The uncharted space of non-Hermitian solutions to the Hartree-Fock and Kohn-Sham equations

TL;DR

This paper explores the novel space of non-Hermitian solutions to Hartree-Fock and Kohn-Sham equations, revealing new physically interpretable states that extend the applicability of these methods to open-system scenarios.

Contribution

It introduces and characterizes a new class of non-Hermitian solutions to HF and KS equations, highlighting their physical relevance and implications for open-system quantum chemistry.

Findings

New non-Hermitian solutions are always encountered in open-system calculations.

These solutions can be physically interpreted, extending the applicability of HF and KS.
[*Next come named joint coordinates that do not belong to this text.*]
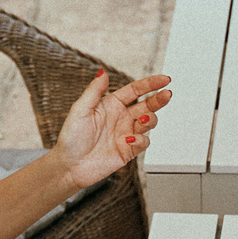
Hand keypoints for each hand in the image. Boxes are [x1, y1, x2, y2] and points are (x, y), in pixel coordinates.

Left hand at [53, 70, 173, 188]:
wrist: (70, 165)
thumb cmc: (71, 138)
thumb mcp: (80, 109)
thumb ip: (94, 91)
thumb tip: (103, 73)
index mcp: (111, 104)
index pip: (135, 90)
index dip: (150, 84)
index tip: (163, 79)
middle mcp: (121, 117)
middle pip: (147, 104)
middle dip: (159, 99)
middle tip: (166, 94)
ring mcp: (127, 133)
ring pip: (149, 122)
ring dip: (150, 119)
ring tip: (142, 119)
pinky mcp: (129, 150)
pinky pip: (143, 142)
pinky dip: (140, 140)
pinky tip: (129, 140)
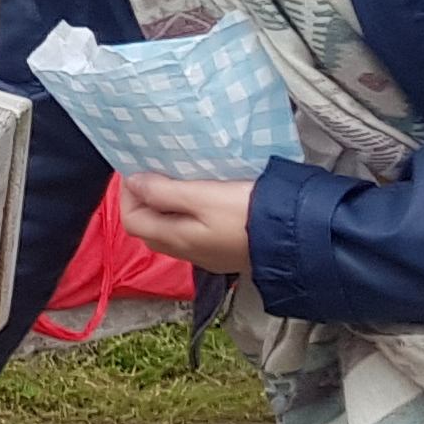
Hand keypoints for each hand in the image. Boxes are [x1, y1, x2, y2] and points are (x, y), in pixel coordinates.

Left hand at [119, 175, 255, 272]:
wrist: (296, 238)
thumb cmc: (249, 214)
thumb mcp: (203, 196)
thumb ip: (165, 191)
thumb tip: (133, 183)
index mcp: (176, 239)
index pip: (132, 220)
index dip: (127, 195)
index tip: (134, 169)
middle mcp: (188, 251)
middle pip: (150, 227)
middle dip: (144, 200)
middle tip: (152, 172)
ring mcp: (208, 254)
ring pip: (172, 230)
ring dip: (166, 206)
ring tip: (175, 180)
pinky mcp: (227, 250)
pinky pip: (195, 232)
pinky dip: (188, 213)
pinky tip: (202, 197)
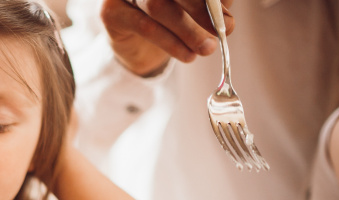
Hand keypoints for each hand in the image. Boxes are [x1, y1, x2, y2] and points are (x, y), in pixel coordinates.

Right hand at [100, 0, 233, 75]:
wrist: (137, 45)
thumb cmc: (171, 20)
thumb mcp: (198, 10)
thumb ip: (213, 7)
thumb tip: (226, 19)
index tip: (228, 17)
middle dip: (202, 10)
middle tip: (224, 30)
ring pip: (158, 6)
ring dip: (188, 31)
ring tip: (206, 49)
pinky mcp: (110, 11)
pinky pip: (145, 26)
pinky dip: (170, 43)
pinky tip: (187, 55)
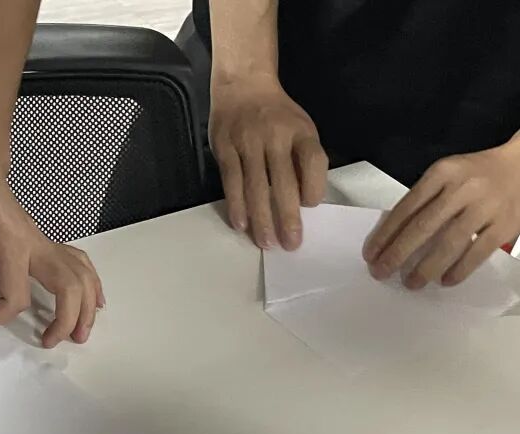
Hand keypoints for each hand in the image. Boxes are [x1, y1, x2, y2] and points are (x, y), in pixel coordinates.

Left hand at [0, 157, 103, 347]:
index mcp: (13, 249)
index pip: (15, 299)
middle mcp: (37, 247)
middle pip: (69, 288)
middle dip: (66, 320)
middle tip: (51, 341)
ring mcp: (46, 243)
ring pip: (82, 275)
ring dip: (87, 306)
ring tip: (81, 332)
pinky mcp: (46, 241)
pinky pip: (79, 262)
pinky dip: (91, 283)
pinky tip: (94, 299)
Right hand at [210, 75, 328, 249]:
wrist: (243, 84)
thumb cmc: (277, 115)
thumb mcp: (300, 128)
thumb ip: (304, 159)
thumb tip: (304, 201)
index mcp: (300, 131)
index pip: (313, 160)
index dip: (314, 187)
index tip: (311, 207)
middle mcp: (275, 136)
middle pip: (283, 181)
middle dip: (288, 216)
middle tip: (291, 243)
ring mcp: (247, 142)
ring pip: (255, 187)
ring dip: (261, 218)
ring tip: (266, 242)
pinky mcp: (224, 148)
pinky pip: (231, 182)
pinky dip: (236, 205)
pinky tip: (241, 224)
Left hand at [363, 141, 519, 288]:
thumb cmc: (475, 175)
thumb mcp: (446, 176)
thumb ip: (423, 200)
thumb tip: (392, 238)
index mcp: (442, 174)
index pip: (406, 208)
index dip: (385, 234)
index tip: (370, 255)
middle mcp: (463, 188)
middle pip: (423, 226)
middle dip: (397, 253)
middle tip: (381, 273)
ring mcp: (486, 207)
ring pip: (450, 243)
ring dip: (426, 267)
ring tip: (412, 283)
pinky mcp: (506, 224)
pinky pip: (478, 252)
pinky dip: (459, 269)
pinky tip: (445, 281)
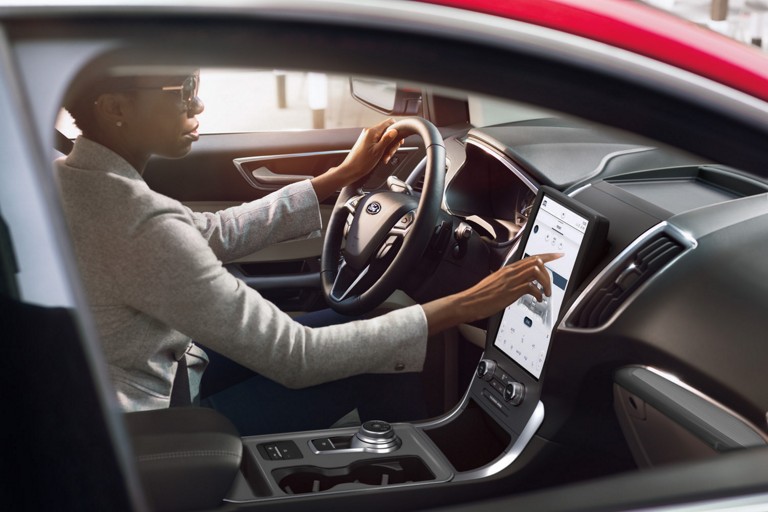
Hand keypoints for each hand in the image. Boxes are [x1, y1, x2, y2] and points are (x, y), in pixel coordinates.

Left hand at [311, 119, 402, 200]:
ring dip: (387, 149)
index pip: (389, 123)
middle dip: (391, 143)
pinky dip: (382, 150)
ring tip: (385, 158)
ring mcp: (367, 138)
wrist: (350, 170)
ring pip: (383, 139)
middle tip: (390, 153)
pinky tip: (381, 158)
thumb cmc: (362, 162)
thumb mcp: (378, 151)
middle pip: (387, 132)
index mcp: (372, 132)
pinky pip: (378, 144)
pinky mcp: (366, 143)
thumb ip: (387, 139)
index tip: (399, 140)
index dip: (396, 130)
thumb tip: (395, 131)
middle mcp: (369, 132)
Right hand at [422, 253, 563, 335]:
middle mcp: (510, 272)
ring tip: (546, 292)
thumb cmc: (479, 296)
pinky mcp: (511, 291)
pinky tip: (538, 299)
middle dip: (550, 266)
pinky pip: (532, 287)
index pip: (530, 257)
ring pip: (536, 271)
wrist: (468, 303)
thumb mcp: (495, 283)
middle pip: (536, 261)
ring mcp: (511, 281)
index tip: (557, 255)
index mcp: (507, 269)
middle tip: (556, 276)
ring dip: (546, 282)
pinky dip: (539, 293)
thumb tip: (517, 284)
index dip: (546, 256)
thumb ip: (507, 281)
The work uncovers an uncharted space of solutions in quantum chemistry methods.

Abstract

Many problems in physical chemistry involve systems that are coupled to an environment, such as a molecule interacting with an adjacent surface, possibly resulting in meta-stable molecular states where electron density is transferred to the surface. Such systems can be described by non-Hermitian quantum mechanics (NHQM), where the Hamiltonian includes dissipative terms. Within NHQM, one can also formulate the Hartree-Fock (HF) and Kohn-Sham (KS) methods and, as in the conventional theory, an effective independent-particle picture is employed. The crucial observation of the present work is that even for systems that are not coupled to an environment, in the HF or KS equation a single electron is coupled to a bath of the remaining electrons which can act as an environment, opening up the possibility for the exchange of current density between the one-electron and the remaining N-1 electron system. The corresponding self-consistent states represent a new uncharted space of solutions to the HF and KS equations. We show that the additional solutions can have a physical interpretation and thus extend the range of problems HF and KS can be applied to. If open-system HF and KS calculations are performed, the new class of solutions is always encountered but this has also not been noted previously.